* **Provided data**:
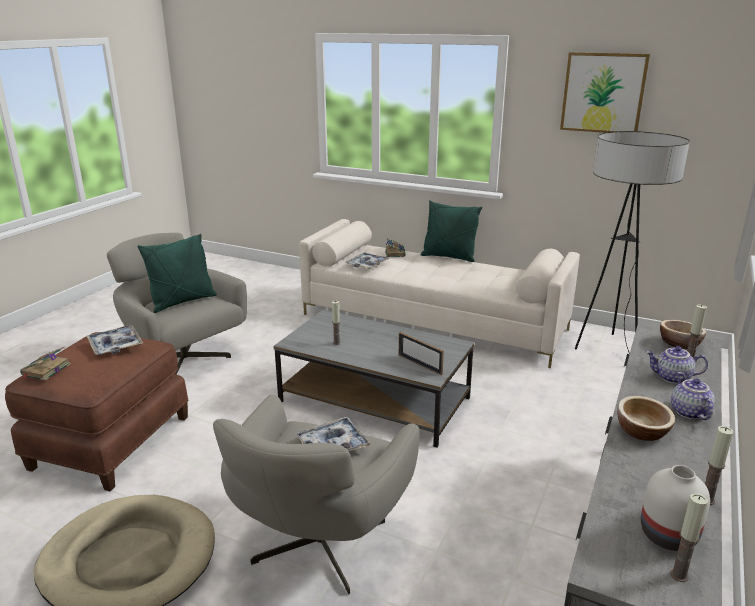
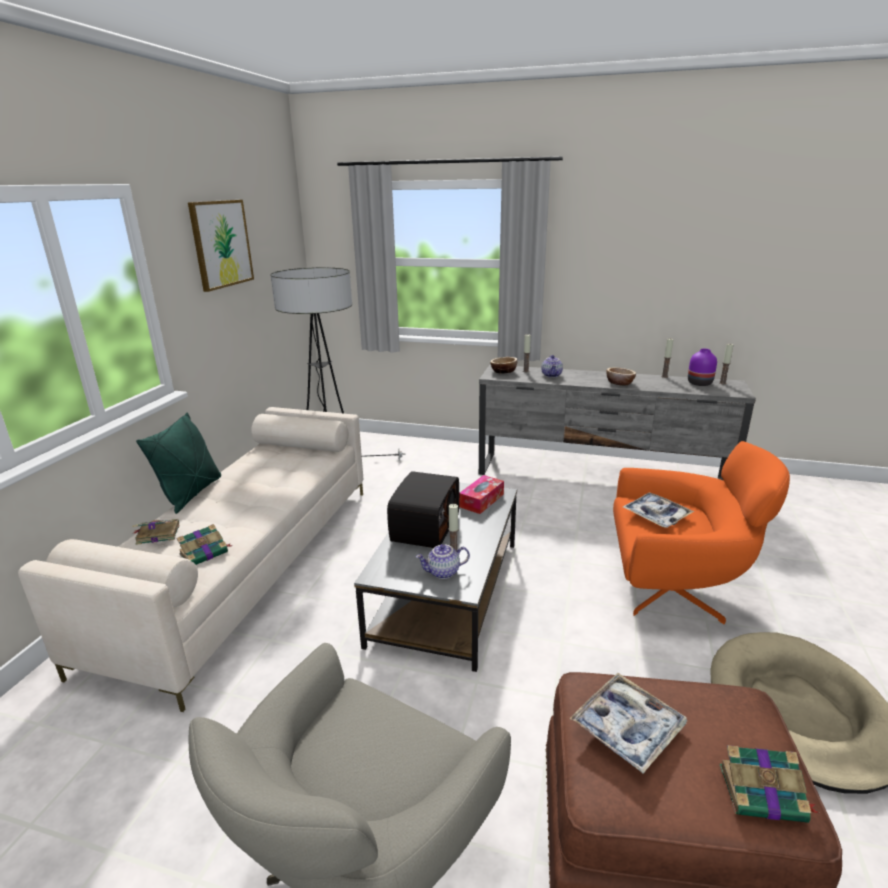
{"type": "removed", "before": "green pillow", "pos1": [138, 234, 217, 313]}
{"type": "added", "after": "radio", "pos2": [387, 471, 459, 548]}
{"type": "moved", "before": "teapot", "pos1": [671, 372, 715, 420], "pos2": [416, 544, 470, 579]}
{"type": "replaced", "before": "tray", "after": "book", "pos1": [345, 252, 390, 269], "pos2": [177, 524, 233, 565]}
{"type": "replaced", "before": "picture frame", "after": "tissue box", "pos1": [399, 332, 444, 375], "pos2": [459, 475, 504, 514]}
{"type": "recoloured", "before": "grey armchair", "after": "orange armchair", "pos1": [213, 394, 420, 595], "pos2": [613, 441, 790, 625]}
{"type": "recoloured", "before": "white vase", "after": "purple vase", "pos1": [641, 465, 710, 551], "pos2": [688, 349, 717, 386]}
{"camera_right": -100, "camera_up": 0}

* **The task**: Return the full listing above exactly as written, and omit the pictures.

* **Expected answer**:
{"type": "removed", "before": "green pillow", "pos1": [138, 234, 217, 313]}
{"type": "added", "after": "radio", "pos2": [387, 471, 459, 548]}
{"type": "moved", "before": "teapot", "pos1": [671, 372, 715, 420], "pos2": [416, 544, 470, 579]}
{"type": "replaced", "before": "tray", "after": "book", "pos1": [345, 252, 390, 269], "pos2": [177, 524, 233, 565]}
{"type": "replaced", "before": "picture frame", "after": "tissue box", "pos1": [399, 332, 444, 375], "pos2": [459, 475, 504, 514]}
{"type": "recoloured", "before": "grey armchair", "after": "orange armchair", "pos1": [213, 394, 420, 595], "pos2": [613, 441, 790, 625]}
{"type": "recoloured", "before": "white vase", "after": "purple vase", "pos1": [641, 465, 710, 551], "pos2": [688, 349, 717, 386]}
{"camera_right": -100, "camera_up": 0}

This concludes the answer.